Após 45 anos do final da Guerra do Vietnã, o filme aborda a participação dos soldados negros neste conflito e chega oportunamente em meio aos protestos do movimento Black Lives Matter, reinflamados pela recente e brutal morte de George Floyd por um policial branco. Este projeto é o mais ambicioso de Spike Lee desde “Malcolm X” (1992), e contou com um orçamento de 40 milhões de dólares, um dos maiores de sua carreira. No ano passado, Lee ganhou o Oscar de melhor roteiro adaptado por “Infiltrado na Klan” – e parece que ele veio para brigar por outra estatueta.

Em “Destacamento Blood”, o diretor implementa seu estilo grandiloquente e abusa da metalinguagem, que é quando se usa referências de outros filmes na construção da narrativa, como na cena irônica do início do filme que cita abertamente “Apocalipse now”. Ele também pavimenta a história sobre a Guerra do Vietnã com arquivos da época e recupera as críticas ao conflito feitas por Muhammad Ali, Martin Luther King e Langston Hughes. 

A história dos 4 veteranos que voltam ao lugar onde travaram batalhas em nome de seu país, é bastante interessante. Tem um tom de aventura e suspense e usa recursos estéticos ao melhor estilo Lee. As atuações são corretas, mesmo quando os diálogos são longos. Vale conferir o monólogo do personagem Paul (Delroy Lindo), olhando diretamente para a câmera, uma performance digna de Oscar. Perturbado, dilacerado e eleitor confesso de Trump, ele é a encarnação da comunidade negra sem esperança, alvo fácil para promessas de ex-apresentadores de Reality shows. 

Mas o grande trunfo de “Destacamento Blood” é sua relação com as revoltas antirracistas atuais, que conferem a Spike Lee um incrível senso de oportunidade. Num dos diálogos mais interessantes, enquanto os Bloods questionam o fato de tantos negros terem sido enviados à guerra para morrer, o personagem Stormin’ Norman, interpretado pelo Pantera Negra Chadwick Boseman, diz: “Toda vez que saio pela porta da frente, vejo policiais patrulhando meu bairro como se fosse algum tipo de estado policial. Eu posso sentir o quanto eu não valho”. 

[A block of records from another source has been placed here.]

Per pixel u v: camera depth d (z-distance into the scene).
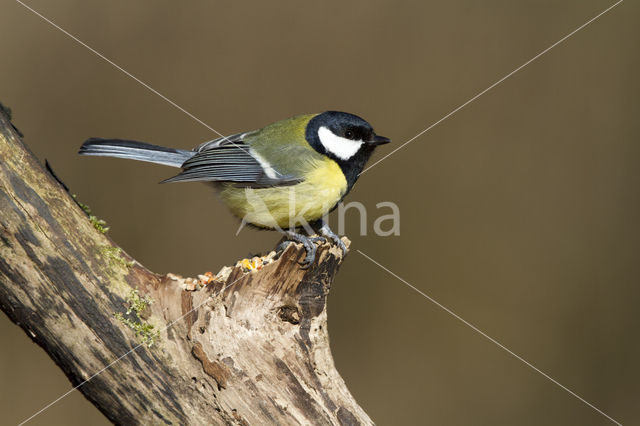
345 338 13.17
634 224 13.46
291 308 5.96
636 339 12.65
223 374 5.56
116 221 12.99
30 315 5.35
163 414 5.45
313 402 5.77
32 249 5.31
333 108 14.00
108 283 5.51
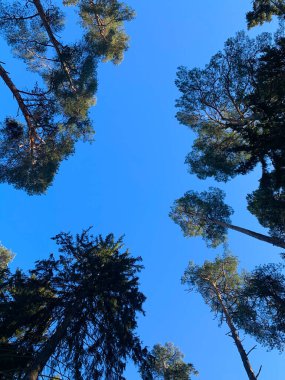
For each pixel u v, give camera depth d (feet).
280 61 45.37
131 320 40.55
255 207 64.23
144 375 38.29
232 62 61.72
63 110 61.57
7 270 42.09
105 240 50.16
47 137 63.41
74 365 37.58
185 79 66.13
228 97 66.08
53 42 63.57
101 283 41.78
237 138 71.72
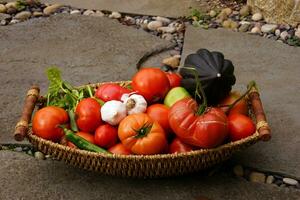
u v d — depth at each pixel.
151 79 2.20
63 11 3.67
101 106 2.17
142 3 3.77
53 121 2.10
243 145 2.10
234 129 2.13
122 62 3.15
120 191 2.21
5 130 2.57
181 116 2.04
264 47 3.29
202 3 3.79
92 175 2.28
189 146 2.10
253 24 3.52
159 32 3.45
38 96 2.27
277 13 3.51
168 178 2.27
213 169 2.31
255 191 2.23
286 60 3.17
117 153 2.09
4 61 3.14
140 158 2.00
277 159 2.39
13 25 3.49
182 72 2.29
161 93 2.21
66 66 3.11
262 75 3.03
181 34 3.44
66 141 2.12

Lee consegue situar uma história particular num contexto mais amplo, questionando o racismo estrutural e criticando acidamente o presidente Donald Trump. Sua montagem liga, com precisão, os absurdos da guerra do Vietnã com a tragédia racial dos EUA atuais.  É certo que por vezes o roteiro beira o inverossímil, mas isso não prejudica a obra, ao contrário, é uma assinatura cinematográfica de Spike Lee, que mais uma vez acerta ao nos dar uma boa dose de diversão, política e acidez.